◆ Task details
Drop all pictures and repeat exactly the lines from the line holding "Figure 5. Inspiration of P r on velocity." through the end of the records.

◆ Entries provided

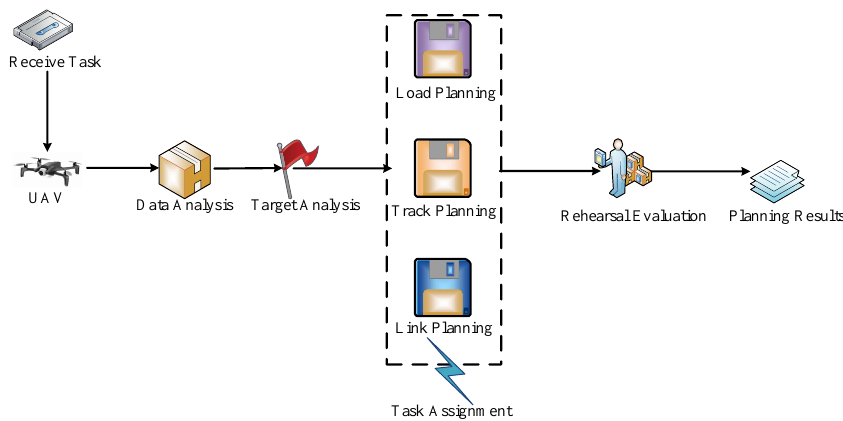
Figure 2. The specific process of UAV mission planning.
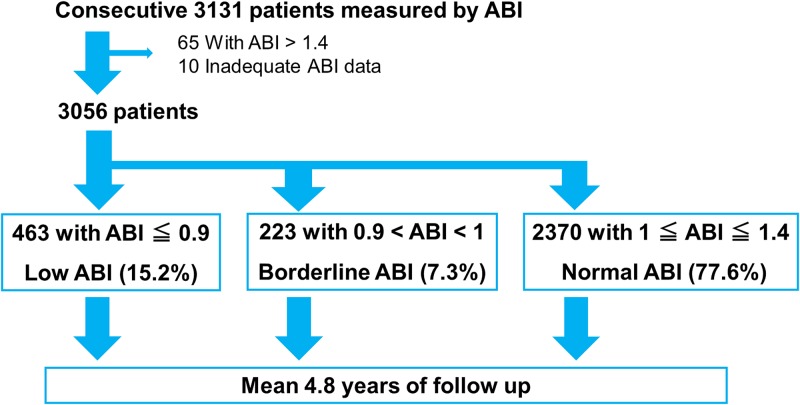
Study flowchart.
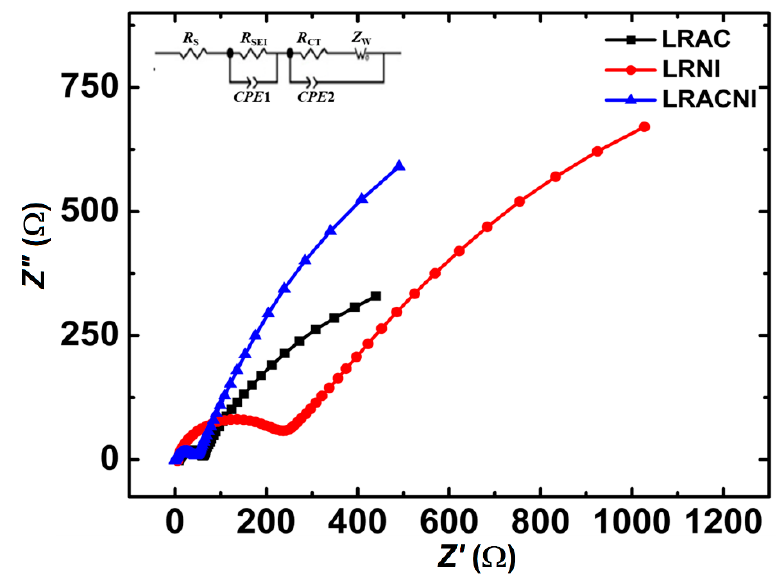
Figure 9. EIS spectra for LRAC, LRNI, and LRACNI electrodes, after the 10th cycle.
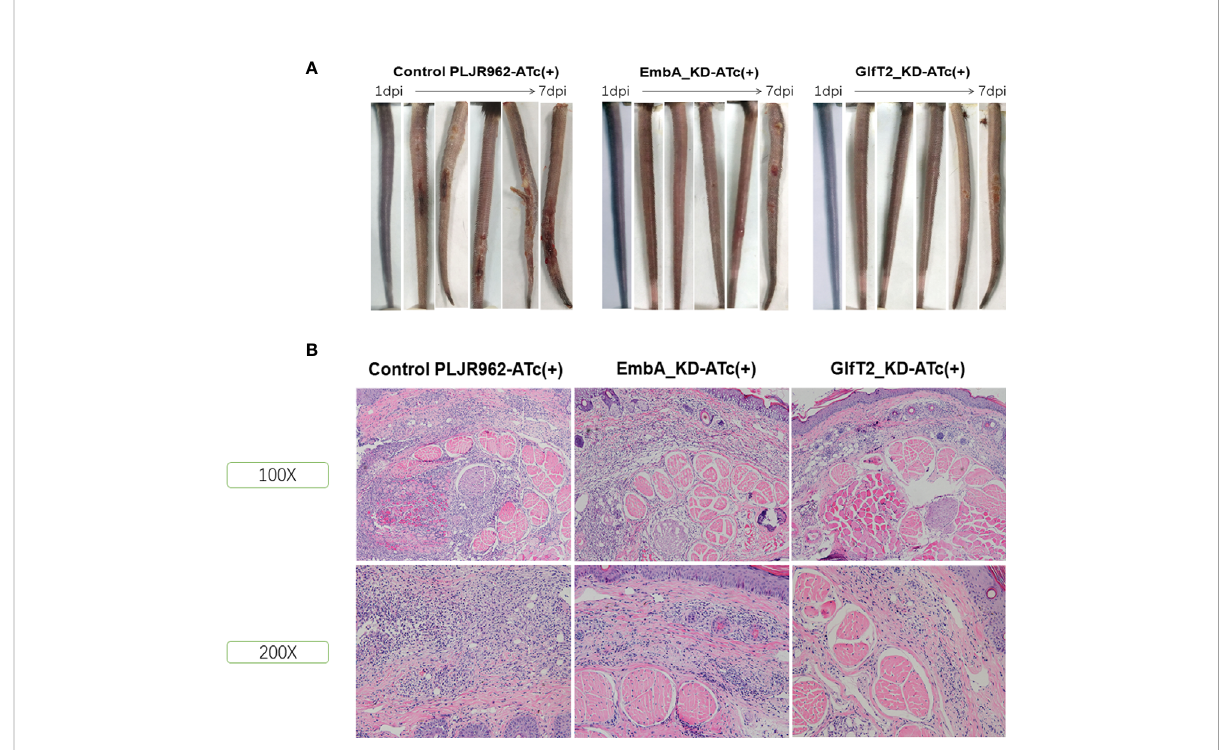
FIGURE 5 Murine tail infection model with EmbA/GlfT2_KD strains. (A) Tail ulcer formation in mice injected with control PLJR962 strain and EmbA/ GlfT2_KD strains within 1 week post-injection. (B) Pathological H&E staining in mice ulcer. With distinguishable tail tissue cells, most of the clustered purple nuclei belong to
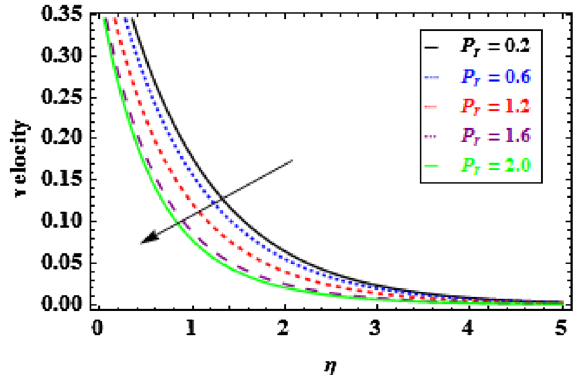
Figure 5. Inspiration of P r on velocity.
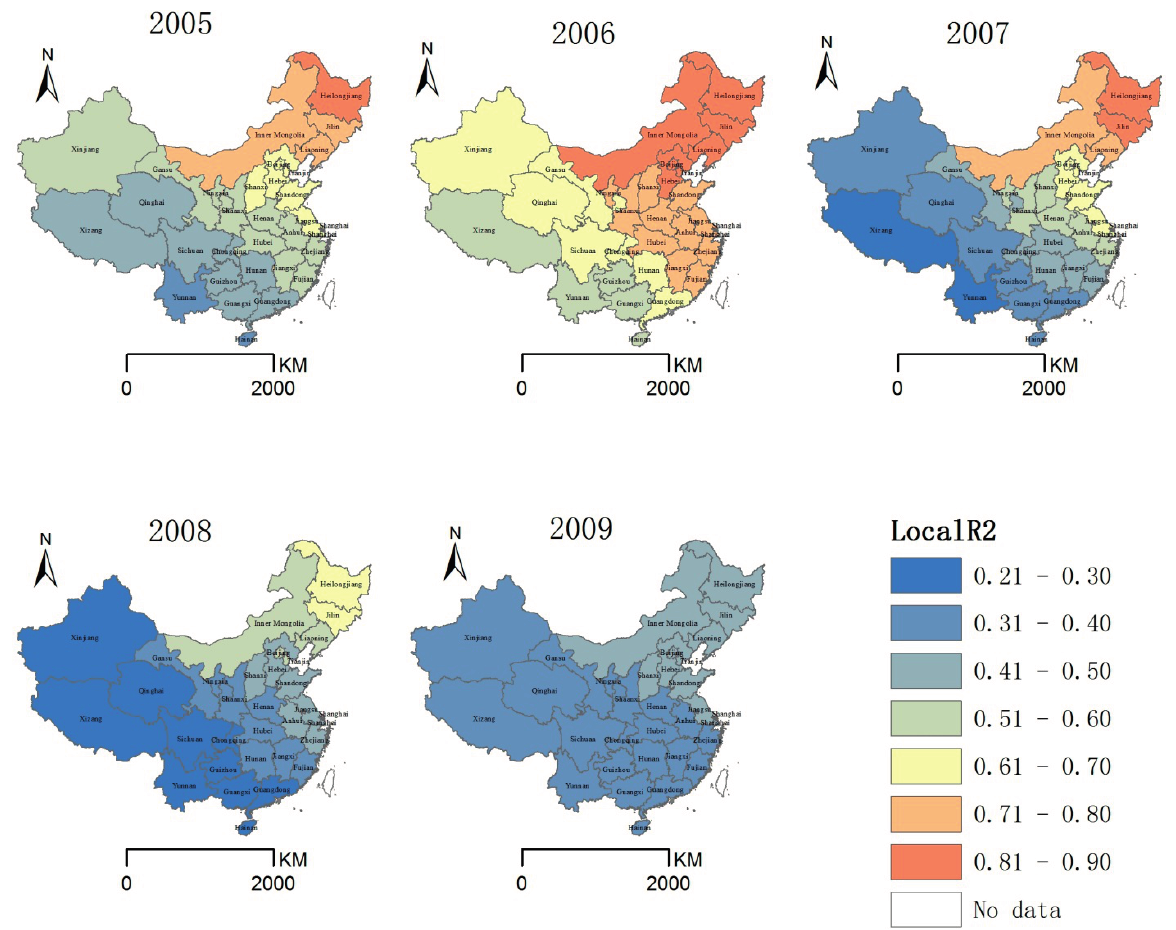
Figure 4. Distribution of GWR local R 2 values,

◆ Task response
Figure 5. Inspiration of P r on velocity.
Figure 4. Distribution of GWR local R 2 values,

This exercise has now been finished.